┌─ SOURCE EXTRACT

In 2019, Matthew Bouchner and Will Said, two college friends from the Atlanta area, burst through the doors with MealMe, a food-delivery price comparison aggregator. But aggregators quickly became ubiquitous. So MealMe pivoted. More than once.

It started by adding a function to allow consumers to order food directly through the app. Then it swiveled again, to a B2B model, offering its API to other businesses to integrate ordering and inventory technology.

Today, MealMe provides inventory data from more than 1.2 million restaurants, grocery stores, and retailers.

Matthew Bouchner and Will Said of MealMe

“We needed menus and ordering for the original concept,” said Bouchner, MealMe’s co-founder and president, in an interview. “We built the tech for ourselves but then realized other companies needed it.”

Outside investors seem sold on the new focus. MealMe recently announced it had raised $8 million in Series A funding, which it will use to increase store selection and grow the team.

Bouchner has a grand vision for MealMe.

└─

§ ACTIVITIES
(1) According to the MealMe article, how much did MealMe raise in its Series A funding?
(2) Carry on the MealMe article from its last sentence, "Bouchner has a grand vision for MealMe."
This data comes from a separate source.

┌─ INFORMATION GIVEN

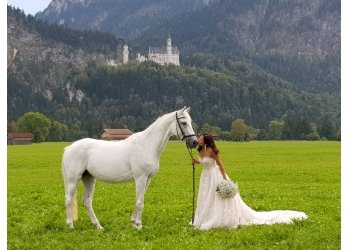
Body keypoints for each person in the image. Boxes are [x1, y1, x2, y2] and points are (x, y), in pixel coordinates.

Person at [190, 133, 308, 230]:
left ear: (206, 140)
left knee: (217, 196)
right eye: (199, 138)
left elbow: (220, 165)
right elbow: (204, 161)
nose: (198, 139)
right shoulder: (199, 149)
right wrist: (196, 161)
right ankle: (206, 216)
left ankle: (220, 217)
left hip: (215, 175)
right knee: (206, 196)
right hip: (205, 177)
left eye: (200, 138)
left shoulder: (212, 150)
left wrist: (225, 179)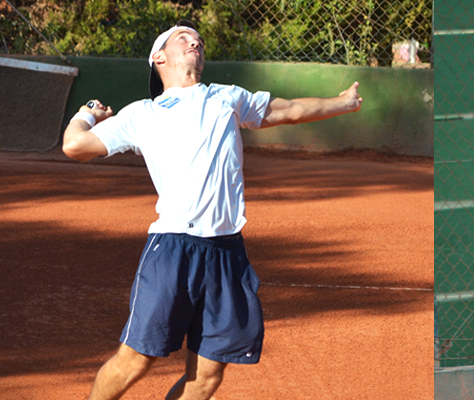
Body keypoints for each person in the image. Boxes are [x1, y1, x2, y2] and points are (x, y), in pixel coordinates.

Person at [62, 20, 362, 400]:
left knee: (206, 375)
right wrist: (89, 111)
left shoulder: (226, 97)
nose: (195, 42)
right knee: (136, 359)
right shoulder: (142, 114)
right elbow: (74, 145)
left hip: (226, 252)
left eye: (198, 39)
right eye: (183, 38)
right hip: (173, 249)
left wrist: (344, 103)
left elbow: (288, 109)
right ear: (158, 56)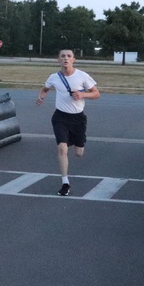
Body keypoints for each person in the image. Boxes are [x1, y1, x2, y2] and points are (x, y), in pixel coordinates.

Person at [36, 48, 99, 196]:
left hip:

└─
┌─ INFORMATION GIVEN

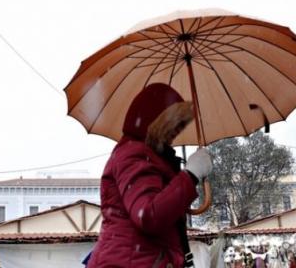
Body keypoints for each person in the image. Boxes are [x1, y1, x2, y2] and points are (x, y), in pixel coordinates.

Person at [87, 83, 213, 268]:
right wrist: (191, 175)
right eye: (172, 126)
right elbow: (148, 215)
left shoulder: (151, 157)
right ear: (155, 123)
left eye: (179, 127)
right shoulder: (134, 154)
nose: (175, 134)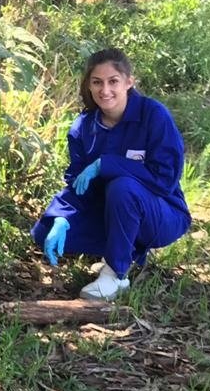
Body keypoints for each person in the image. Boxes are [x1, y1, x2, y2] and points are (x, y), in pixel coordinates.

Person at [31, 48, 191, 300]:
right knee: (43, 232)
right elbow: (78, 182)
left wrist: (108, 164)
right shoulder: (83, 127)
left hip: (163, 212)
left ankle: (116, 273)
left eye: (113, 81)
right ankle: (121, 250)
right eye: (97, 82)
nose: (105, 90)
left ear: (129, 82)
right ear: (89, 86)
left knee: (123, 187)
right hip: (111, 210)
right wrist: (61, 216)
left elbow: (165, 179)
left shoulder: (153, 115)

└─

§ LIST OF ANSWERS
(1) $8 million.

(2)
“Consumers are going to be able to see what’s on the menu of restaurants and send an order into that store from within ChatGPT, a TV, a car, everything,” he said. “But there needs to be an infrastructure layer. We’re that infrastructure layer. Even if a company doesn’t want to build its own front end, we have a software-development kit, which is just a couple lines of code. Then boom, you’ve stood up ordering. And if a company wants to have its own user interface, it can use our API.”

It would take the brain of Carl Sagan to comprehend all the eCommerce possibilities at play in this universe. But Bouchner is energized by the scope of it all.

“What’s cool is that start-ups are so creative about helping consumers find food,” he said. “There’s also nutrition, fitness applications, and all of these new consumer apps that are coming along. I can’t even begin to predict what the next big idea is. What I want to be is the shover builder for the people who are having these ideas.”